Punch card. Why your mom got all those extra bank statements in the ’70s.

Denise Schmandt-Besserat, Derek Bickerton, Walter J. Ong, Marshall MacLuhan, and Lev Manovich are among those who have described phases along this progression, but so have philosophers of language like Wittgenstein, who really troubled the relation of language to the body. However, for now, I see my schematization as mostly playful, and not one I hope to situate within the contexts of the arguments of these (and other) thinkers. The comedy of separation occurs when the machine is employed to exaggerate this very progression of language from being an “inarticulate” expression of an inner state of, say, pain, hunger, or psychic isolation — an expression which in tribal culture probably had many receivers — to being the plaything of algorithm itself, indifferent to the individual’s situation (of pain, of hunger, of isolation) in the physical world. This helps, if anything, to explain why truly “subjective” writing, such as lyric poetry and confessional autobiography, feels so strange on the internet — it’s not that the internet is “public,” since after all people read lyric poetry and confessional biography in public venues, but that it is upheld by, and subject to, the operations of algorithm. I hope to elaborate upon this argument after many more hours of research; for now, suffice it to say that we are now in a situation in which much of language is being stored, transported, refigured, and made visible by beings with some small but powerful degree of agency — namely, algorithms — but which have no truck with the ethical conventions of humankind. The algorithm is a major player in our social and psychic world.

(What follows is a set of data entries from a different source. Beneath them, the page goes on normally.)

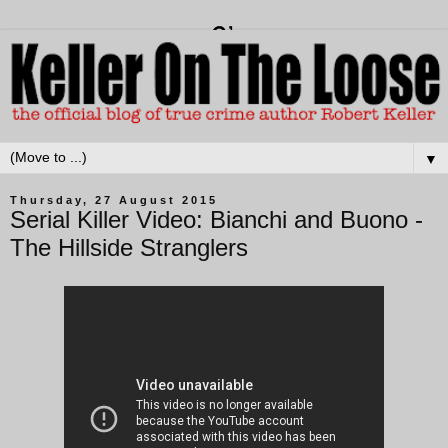
▼
Thursday, 27 August 2015
Serial Killer Video: Bianchi and Buono -
The Hillside Stranglers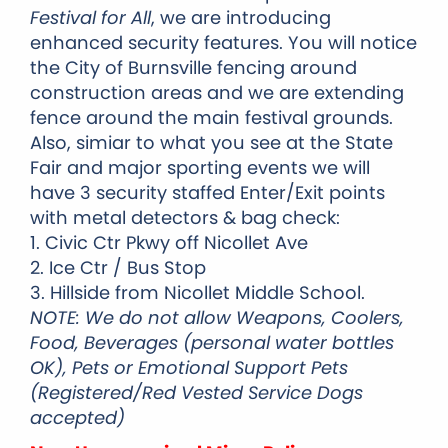
Festival for All
, we are introducing
enhanced security features.
You will notice
the City of Burnsville fencing around
construction areas and we are extending
fence around the main festival grounds.
Also, simiar to what you see at the State
Fair and major sporting events we will
have 3 security staffed Enter/Exit points
with metal detectors & bag check:
1. Civic Ctr Pkwy off Nicollet Ave
2. Ice Ctr / Bus Stop
3. Hillside from Nicollet Middle School.
NOTE: We do not allow Weapons, Coolers,
Food, Beverages (personal water bottles
OK), Pets or Emotional Support Pets
(Registered/Red Vested Service Dogs
accepted)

As for the works of “cumulative” digital literature that these theories should describe — the big-budget features mentioned above — I’ll give you one last bullet list of more involved works that I think are well worth looking at:

Lewis Carroll, the dean of ludic literature

These pieces generally eschew what I consider big no-no’s in digital text art — not elements to categorically dismiss, but to my highly conceptual mind, those that are stranded, largely ornamental, if the digital piece doesn’t exhibit some of the properties in these “comedies.” Such negatives include: illustrational and seductive sound; illustrational and seductive imagery; pseudo-indeterminacy; flat GUI (graphical user interface) metaphors; self-involved prose styles; lyrical subjectivity; sincerity; pointless or irrelevant collage; the fictional (or any genre-defined) frame; tedious factuality/ documentation; unconstrained creativity; involved narrative; ungoverned, pseudo-communal authorship; mysticism about mind/ computer relation; and finally, lack of humor. Basically, the artist must submit to the spirit of play inherent in anything having to do with algorithm, and engage the user in such play, as well, otherwise, the algorithm is merely an unpleasant despot. Digital literature often being premised on interaction, it is wise to adopt the stance Lewis Carroll took in his Alice stories, which is to lie a little, tease a little, subvert a little, to engage that childlike capacity in everyone to play, and by playing, do.